(TEXTE DU DOCUMENT)
---+---

Compte rendu de séance

La Conférence du désarmement a entendu, ce matin, des déclarations de portée générale de plusieurs pays, avant de procéder à un échange de vues sur les moyens d’avancer dans l’élaboration d’un programme de travail.

Le Président de la Conférence du désarmement, M. Peters Omologbe Emuze, chargé d’affaires à la Mission permanente du Nigéria auprès des Nations Unies à Genève, a indiqué avoir consulté les groupes régionaux afin de recueillir leur avis et a précisé que certains s’étaient prononcés en faveur de la création d’un groupe de travail informel alors que d’autres avaient fait part de leur préférence pour un débat informel sur les questions essentielles inscrites à l’ordre du jour. Deux projets de programme de travail ont été reçus mais n’ont pas encore été distribués, a ajouté M. Emuze, avant d’indiquer qu’il souhaitait qu’il y ait une discussion ouverte sur la question du programme de travail en séance plénière.

Les délégations des pays ci-après se sont exprimées durant la séance : Irlande, Bélarus, Pays-Bas (au nom de l’Union européenne), Malaisie, Turquie, République populaire démocratique de Corée, Pakistan, États-Unis, Fédération de Russie, Chine, Inde et Royaume-Uni.

Ce matin, la Conférence a par ailleurs accepté les demandes de participation à ses travaux en qualité d’observateur émanant des cinq États non membres suivants : Afghanistan, Arménie, Koweït, Lituanie, Luxembourg.

---+---

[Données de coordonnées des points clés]
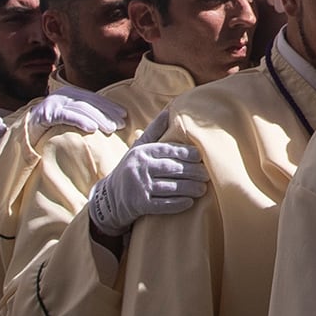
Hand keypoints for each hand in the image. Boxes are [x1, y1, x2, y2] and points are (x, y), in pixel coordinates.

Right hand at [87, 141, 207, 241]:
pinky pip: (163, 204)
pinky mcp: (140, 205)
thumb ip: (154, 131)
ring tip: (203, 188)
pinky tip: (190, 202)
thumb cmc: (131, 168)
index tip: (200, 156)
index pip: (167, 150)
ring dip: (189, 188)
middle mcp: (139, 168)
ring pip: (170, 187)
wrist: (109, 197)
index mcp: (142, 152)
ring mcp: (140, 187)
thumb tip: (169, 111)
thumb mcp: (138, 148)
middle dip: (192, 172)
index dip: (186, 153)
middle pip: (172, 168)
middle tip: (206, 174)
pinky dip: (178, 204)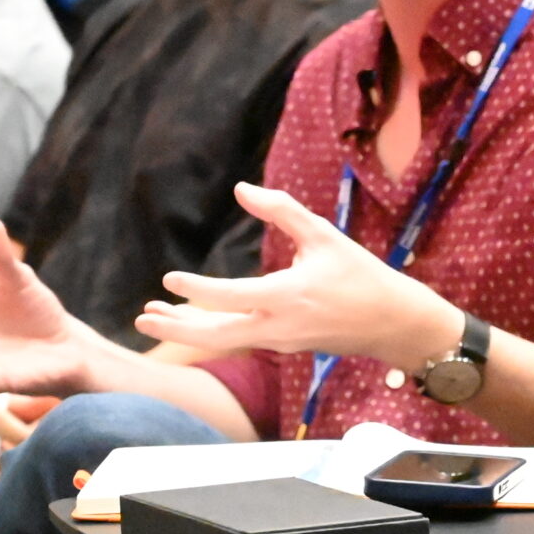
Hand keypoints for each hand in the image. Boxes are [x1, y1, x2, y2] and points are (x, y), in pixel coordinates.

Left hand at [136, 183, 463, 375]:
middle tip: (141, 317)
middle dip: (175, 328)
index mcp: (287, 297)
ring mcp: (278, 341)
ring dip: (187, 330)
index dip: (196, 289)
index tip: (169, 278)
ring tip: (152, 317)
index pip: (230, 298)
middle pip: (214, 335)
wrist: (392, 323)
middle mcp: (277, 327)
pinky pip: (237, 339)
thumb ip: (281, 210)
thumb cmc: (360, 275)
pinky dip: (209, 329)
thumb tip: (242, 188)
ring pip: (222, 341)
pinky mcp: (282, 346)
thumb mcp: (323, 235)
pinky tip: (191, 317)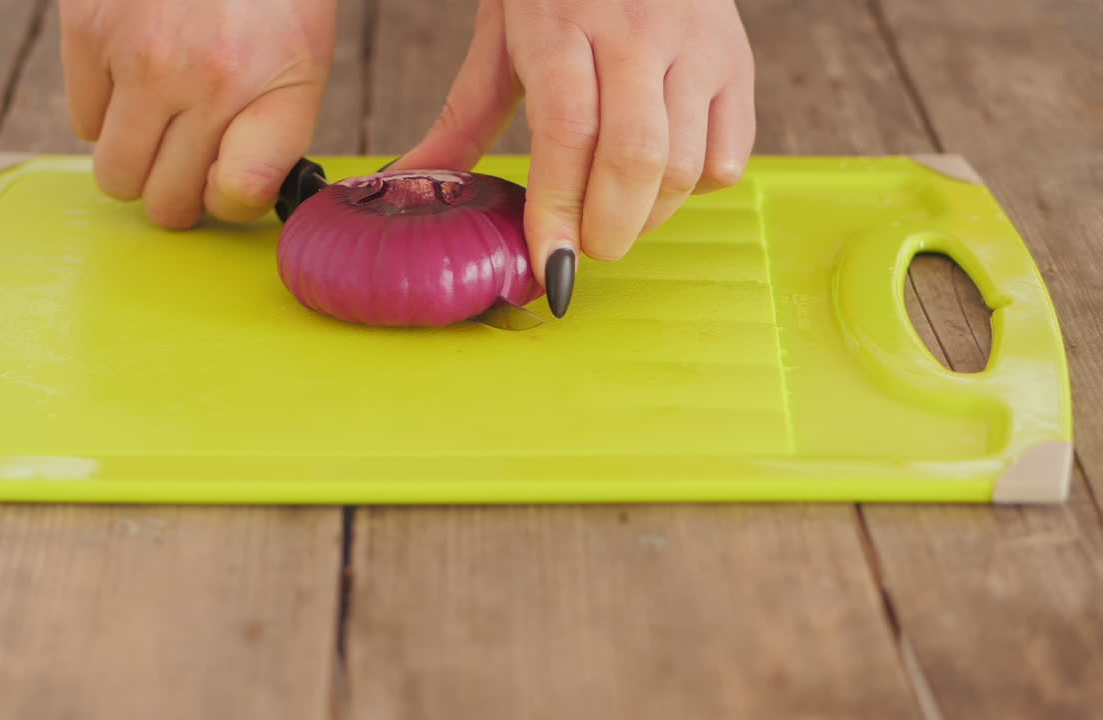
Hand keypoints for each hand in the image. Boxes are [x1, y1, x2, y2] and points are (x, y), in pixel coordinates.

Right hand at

---+---

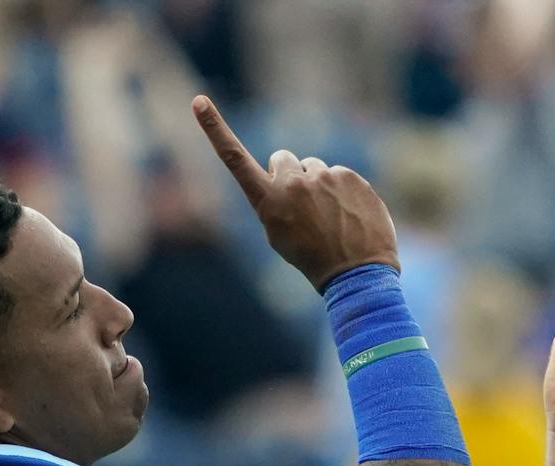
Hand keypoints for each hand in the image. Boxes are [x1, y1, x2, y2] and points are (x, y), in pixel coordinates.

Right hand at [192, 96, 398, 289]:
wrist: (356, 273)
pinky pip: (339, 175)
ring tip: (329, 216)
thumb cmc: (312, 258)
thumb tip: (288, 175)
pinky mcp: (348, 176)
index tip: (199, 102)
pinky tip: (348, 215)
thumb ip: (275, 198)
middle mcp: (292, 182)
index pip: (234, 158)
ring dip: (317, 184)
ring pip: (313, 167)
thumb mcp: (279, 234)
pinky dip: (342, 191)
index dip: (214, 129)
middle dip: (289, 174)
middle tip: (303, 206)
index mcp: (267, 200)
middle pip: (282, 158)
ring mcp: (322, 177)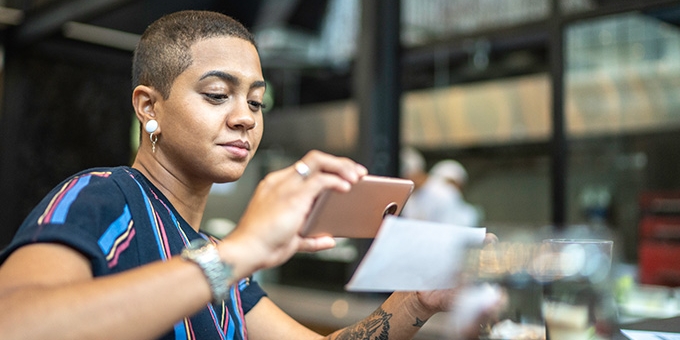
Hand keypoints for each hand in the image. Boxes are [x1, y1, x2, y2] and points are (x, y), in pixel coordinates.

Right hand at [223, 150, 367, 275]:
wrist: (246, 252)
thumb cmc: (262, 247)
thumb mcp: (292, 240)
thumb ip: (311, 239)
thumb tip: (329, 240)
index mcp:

---+---

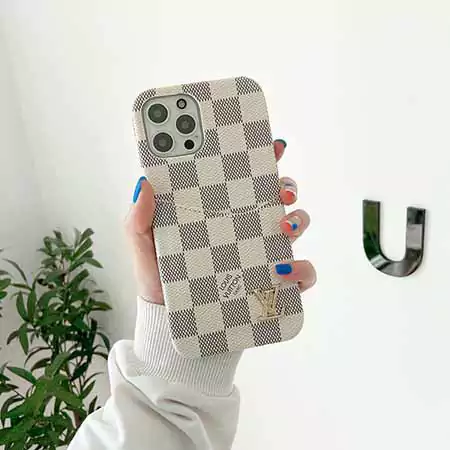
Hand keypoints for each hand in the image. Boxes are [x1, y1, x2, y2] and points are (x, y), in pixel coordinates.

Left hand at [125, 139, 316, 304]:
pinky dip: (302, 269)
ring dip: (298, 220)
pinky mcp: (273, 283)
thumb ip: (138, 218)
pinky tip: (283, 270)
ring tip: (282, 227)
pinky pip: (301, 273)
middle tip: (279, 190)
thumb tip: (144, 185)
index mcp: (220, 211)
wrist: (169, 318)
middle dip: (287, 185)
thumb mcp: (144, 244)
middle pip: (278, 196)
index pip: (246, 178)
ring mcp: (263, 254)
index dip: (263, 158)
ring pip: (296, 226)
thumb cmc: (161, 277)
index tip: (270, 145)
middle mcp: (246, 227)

---+---

(CONSIGNE)
Prolongez le compte rendu de la séance de la Conférence du désarmement à partir de sa dernière phrase. Ces données n'ont aucun rapport avec le texte.

(CORRIGÉ)
En fin de séance, la Chine, soutenue par la Pakistan, a demandé que la date de la prochaine séance plénière ne coïncide pas avec le nouvel an chinois, célébré mardi prochain. Le Royaume-Uni a demandé à la Chine si elle avait déjà présenté une demande similaire devant d’autres instances et les États-Unis ont pour leur part mis en garde contre le précédent que pourrait constituer la prise en compte d’une fête locale dans le calendrier des activités de la Conférence.

La date de la prochaine séance plénière publique de la Conférence sera communiquée ultérieurement.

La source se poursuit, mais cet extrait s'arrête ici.